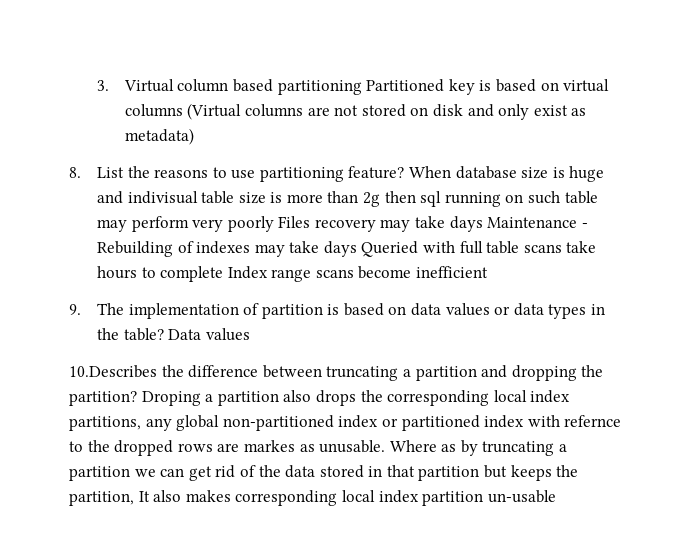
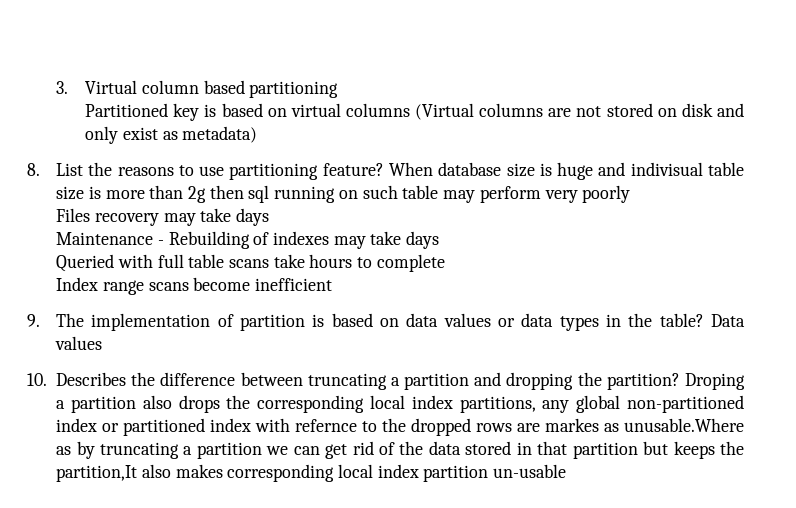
(362, 87) none -> (339, 89) //
(274, 224) none -> (631, 194) //
(483, 224) none -> (269, 217) //
(357, 249) none -> (440, 240) //
(224, 274) none -> (445, 263) //
[69,365,157,378] 10.Describes -> [27,372,127,386] 10. Describes
[319,440,437,453] unusable. Where -> [624,418,745,432] unusable.Where
[69,491,150,506] partition, It -> [56,465,138,482] partition,It

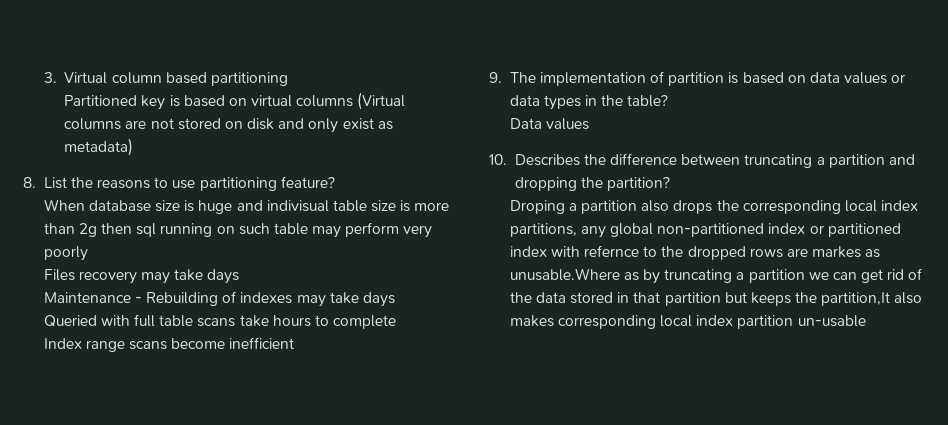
(384, 169) none -> (335, 182) //
(704, 320) none -> (669, 101) //
(680, 381) none -> (671, 184) //

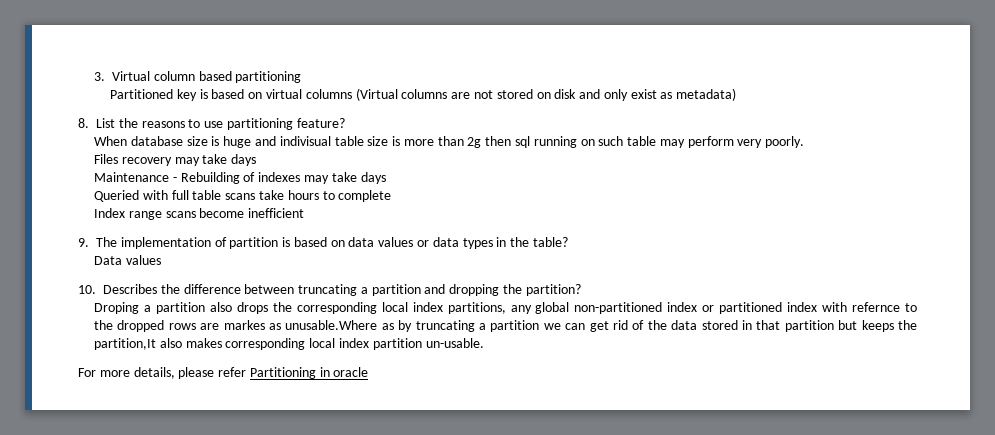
[43,246,88,261] poorly -> [765,136,805,148] poorly.
[797,315,866,327] un-usable -> [425,338,484,348] [78,367,369,379] un-usable. // For more details, please refer Partitioning in oracle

● Problem:
Reproduce the records verbatim, omitting all images they contain.

● Result:
(362, 87) none -> (339, 89) //
(274, 224) none -> (631, 194) //
(483, 224) none -> (269, 217) //
(357, 249) none -> (440, 240) //
(224, 274) none -> (445, 263) //
[69,365,157,378] 10.Describes -> [27,372,127,386] 10. Describes
[319,440,437,453] unusable. Where -> [624,418,745,432] unusable.Where
[69,491,150,506] partition, It -> [56,465,138,482] partition,It

(384, 169) none -> (335, 182) //
(704, 320) none -> (669, 101) //
(680, 381) none -> (671, 184) //

[43,246,88,261] poorly -> [765,136,805,148] poorly.
[797,315,866,327] un-usable -> [425,338,484,348] [78,367,369,379] un-usable. // For more details, please refer Partitioning in oracle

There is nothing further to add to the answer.